### What this task involves
Please pull every taxonomy line from the listing below and copy each one word for word, in order. Leave the pictures out of your answer.

### Data to process
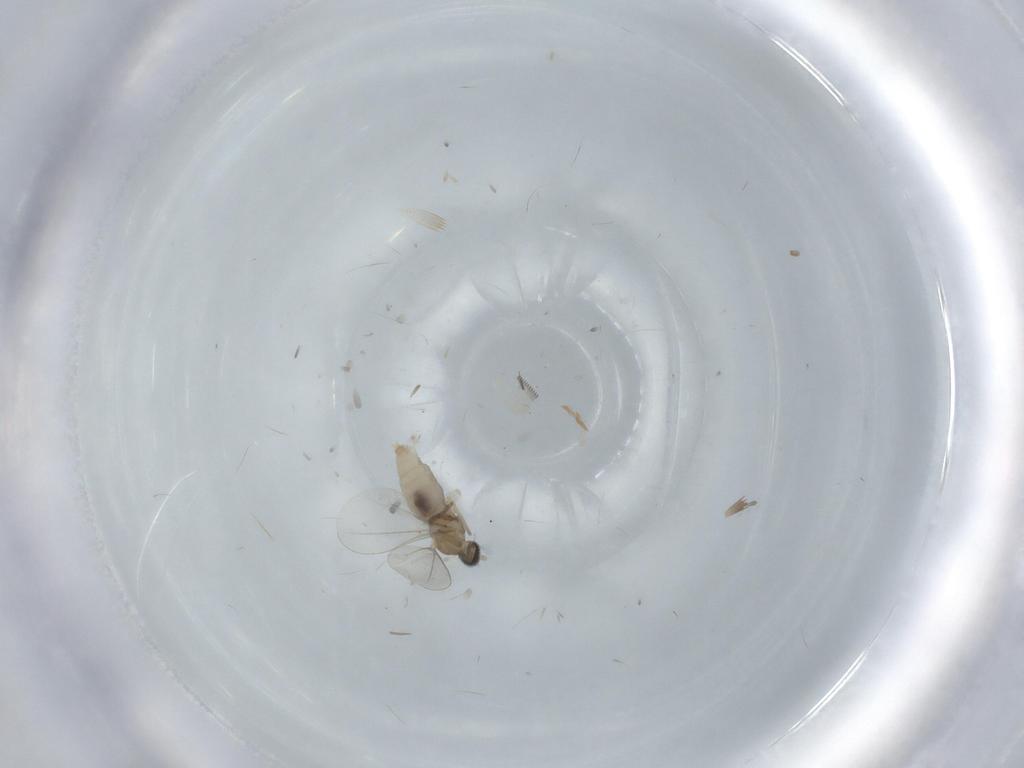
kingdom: Animalia
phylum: Arthropoda
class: Insecta
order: Diptera
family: Cecidomyiidae
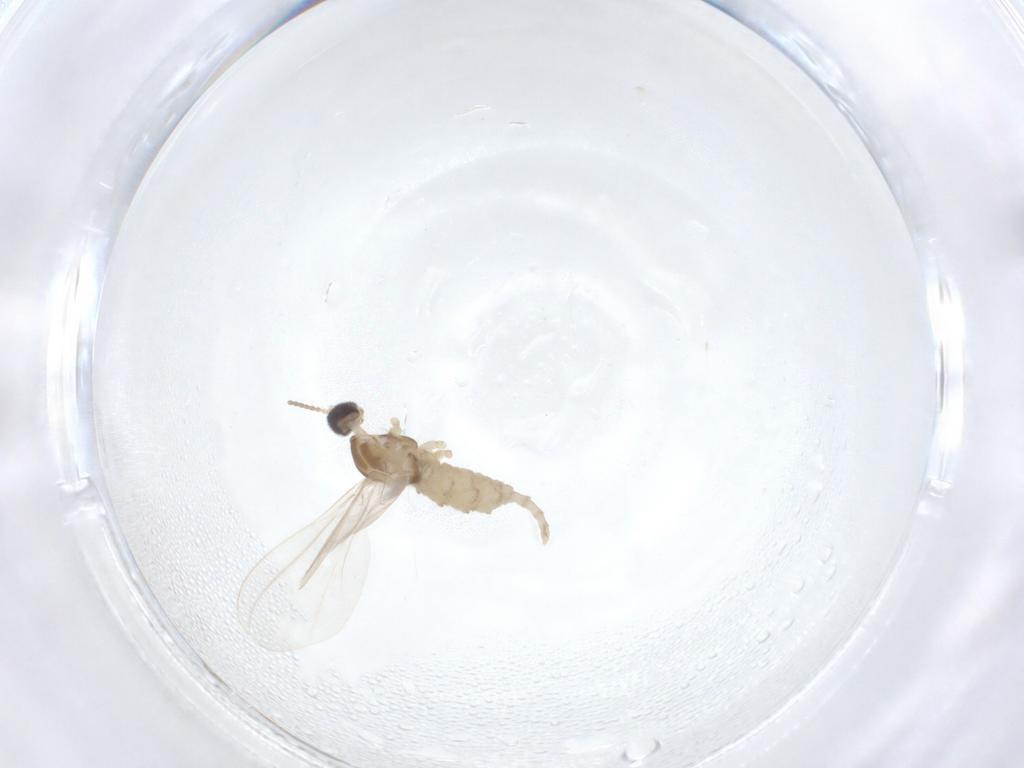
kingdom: Animalia
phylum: Arthropoda
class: Insecta
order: Diptera
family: Cecidomyiidae
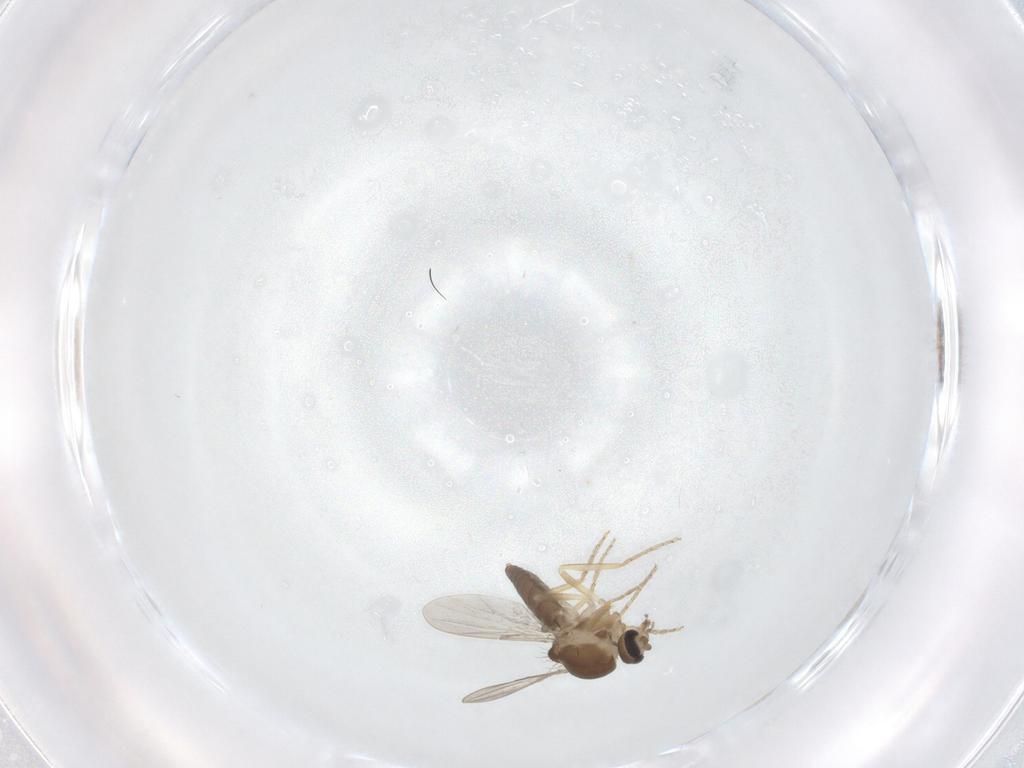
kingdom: Animalia
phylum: Arthropoda
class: Insecta
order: Diptera
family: Ceratopogonidae
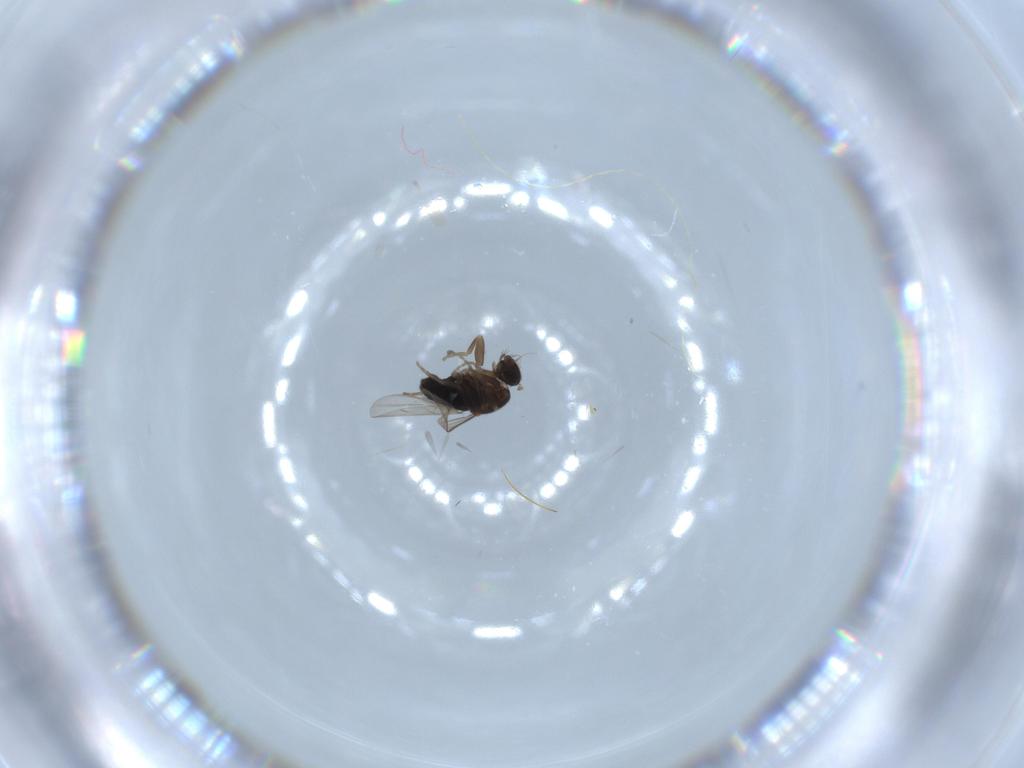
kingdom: Animalia
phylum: Arthropoda
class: Insecta
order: Diptera
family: Phoridae
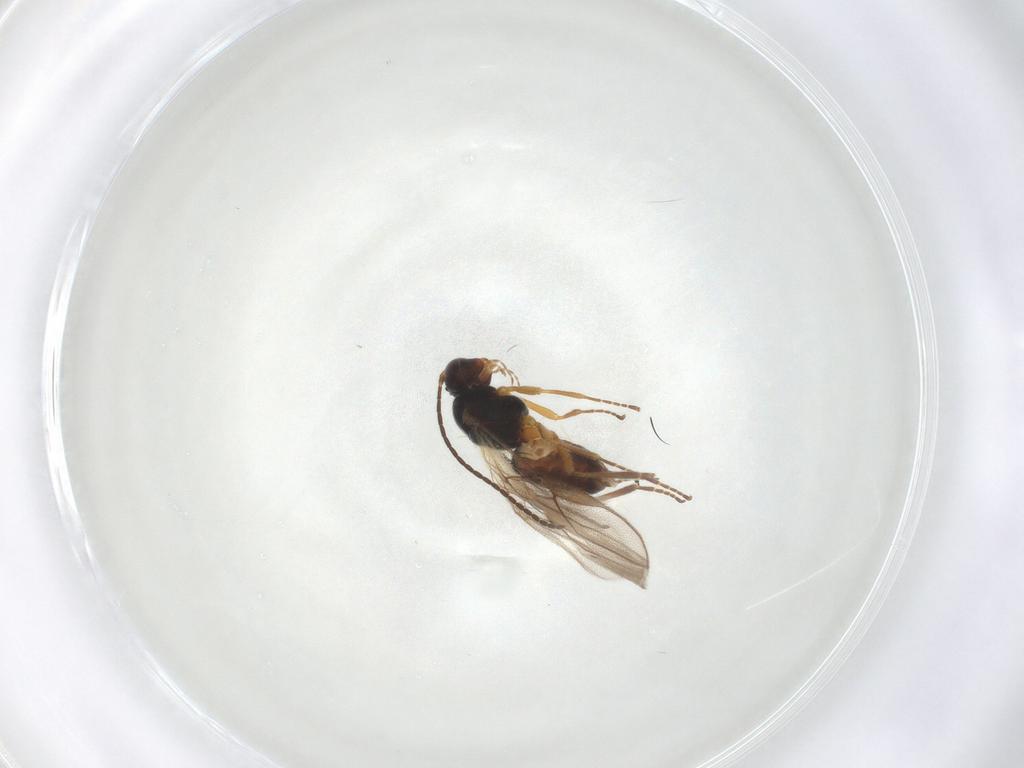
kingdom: Animalia
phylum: Arthropoda
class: Insecta
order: Hymenoptera
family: Braconidae
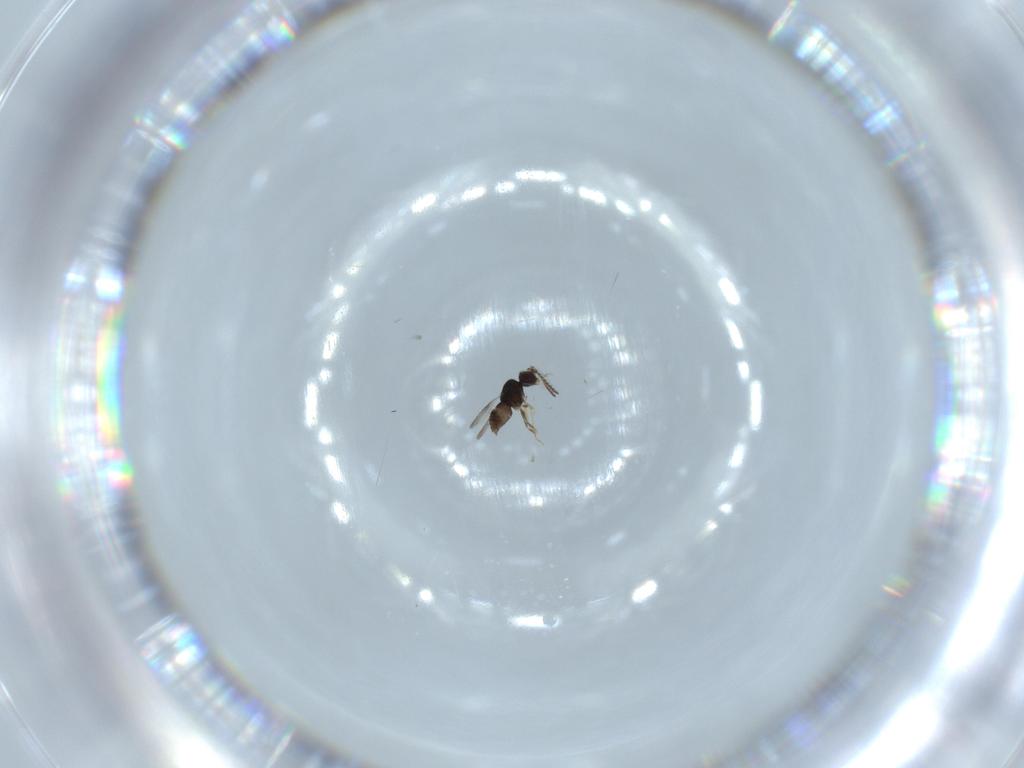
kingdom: Animalia
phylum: Arthropoda
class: Insecta
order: Hymenoptera
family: Ceraphronidae
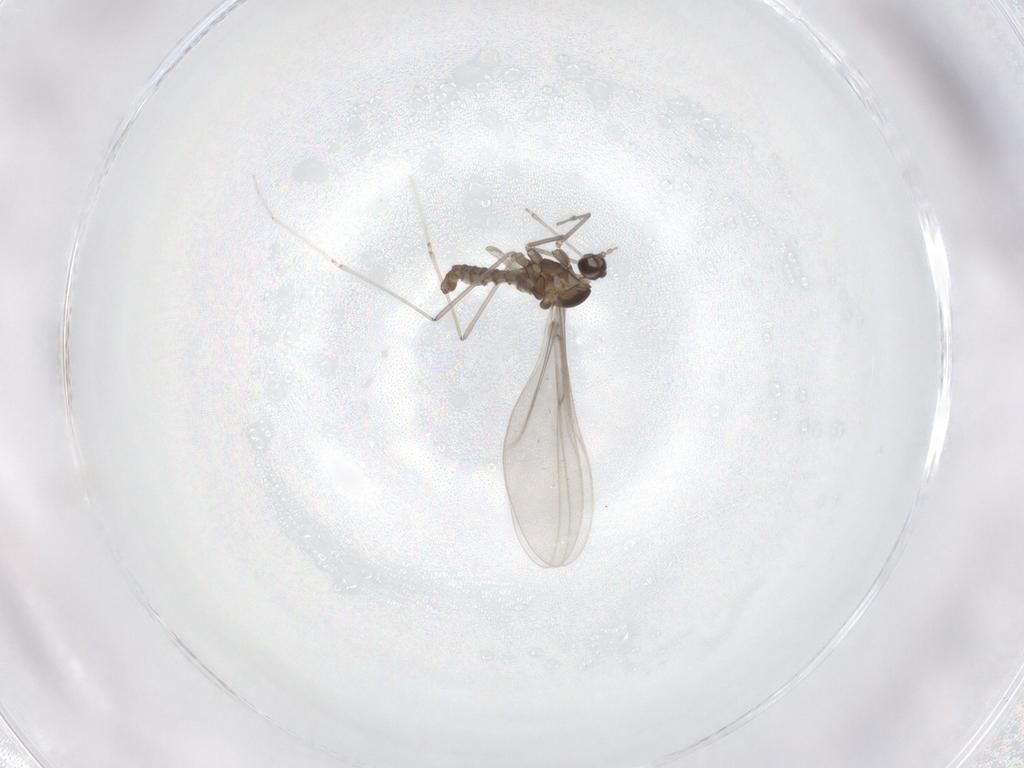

### Correct output
kingdom: Animalia
phylum: Arthropoda
class: Insecta
order: Diptera
family: Cecidomyiidae
kingdom: Animalia
phylum: Arthropoda
class: Insecta
order: Diptera
family: Cecidomyiidae
kingdom: Animalia
phylum: Arthropoda
class: Insecta
order: Diptera
family: Ceratopogonidae
kingdom: Animalia
phylum: Arthropoda
class: Insecta
order: Diptera
family: Phoridae
kingdom: Animalia
phylum: Arthropoda
class: Insecta
order: Hymenoptera
family: Braconidae
kingdom: Animalia
phylum: Arthropoda
class: Insecta
order: Hymenoptera
family: Ceraphronidae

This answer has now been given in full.